--- Quoted passage ---

-- START --

The following websites provide collections of related primary sources which students can utilize in their research paper in History 1483. Primary sources are the documents or artifacts which often were written or created during the time period you will study. Other documents were produced later by historical participants, perhaps as interviews, oral histories, or memoirs. Primary sources might include letters, diaries, speeches, newspaper articles, government reports, speeches, census materials, laws, court records, corporate reports and minutes, maps, photographs, or pottery, for example. Thise website gathers related materials which will help you complete research on a specific topic.
If you are interested in finding additional primary or secondary sources, see this library guide: http://guides.ou.edu/pre
Colonial Experience and Exploration
Expansive and easy to use, this site is a dream for anyone interested in European and Euro-American exploration of North America. Travelers’ accounts of their journeys, encounters with various Native Americans, the landscape, and much more. Use “Find a Document” and then “Select a Field” followed by “Select a Topic” to help narrow your search. Advanced search features are useful if you want to find a particular explorer, expedition, or settlement.
Colonial Williamsburg: Online Collections
The Colonial Williamsburg Foundation has put thousands of pieces of material culture on digital display. Anything from furniture, textiles, toys, tools, weapons, and paintings from the 17th, 18th, and early 19th century can be found here. Images of these items and their descriptions can give you a better sense of colonial life. However, these are best used a supplements to other primary sources.

-- END --

--- Exercise description ---
Write out the research guide's passage starting at "Colonial Williamsburg: Online" and ending at "other primary sources.", replacing "textiles" with "fabrics".

--- Dataset ---
-- START --

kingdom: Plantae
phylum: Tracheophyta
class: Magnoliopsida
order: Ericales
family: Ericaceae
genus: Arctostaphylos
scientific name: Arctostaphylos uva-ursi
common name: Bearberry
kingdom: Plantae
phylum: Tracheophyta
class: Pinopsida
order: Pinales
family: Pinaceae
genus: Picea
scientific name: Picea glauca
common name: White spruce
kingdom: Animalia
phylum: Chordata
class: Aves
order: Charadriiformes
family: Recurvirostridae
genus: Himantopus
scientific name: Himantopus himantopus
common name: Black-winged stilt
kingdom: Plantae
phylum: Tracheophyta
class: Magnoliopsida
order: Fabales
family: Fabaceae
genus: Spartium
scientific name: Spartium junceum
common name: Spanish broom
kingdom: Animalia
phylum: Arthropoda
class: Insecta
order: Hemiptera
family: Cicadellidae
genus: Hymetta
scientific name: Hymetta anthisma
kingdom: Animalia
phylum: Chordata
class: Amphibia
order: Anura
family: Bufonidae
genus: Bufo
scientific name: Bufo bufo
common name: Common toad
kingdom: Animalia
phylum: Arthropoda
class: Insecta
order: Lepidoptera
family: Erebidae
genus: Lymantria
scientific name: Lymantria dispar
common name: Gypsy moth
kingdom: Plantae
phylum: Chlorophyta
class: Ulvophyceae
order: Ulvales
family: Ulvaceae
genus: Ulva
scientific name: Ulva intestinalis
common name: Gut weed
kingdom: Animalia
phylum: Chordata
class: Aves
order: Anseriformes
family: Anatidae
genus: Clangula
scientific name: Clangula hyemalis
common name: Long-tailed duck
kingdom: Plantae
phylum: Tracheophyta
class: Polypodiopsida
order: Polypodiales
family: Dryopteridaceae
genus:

-- END --

--- Solution to the problem ---
Colonial Williamsburg: Online Collections
The Colonial Williamsburg Foundation has put thousands of pieces of material culture on digital display. Anything from furniture, fabrics, toys, tools, weapons, and paintings from the 17th, 18th, and early 19th century can be found here. Images of these items and their descriptions can give you a better sense of colonial life. However, these are best used a supplements to other primary sources.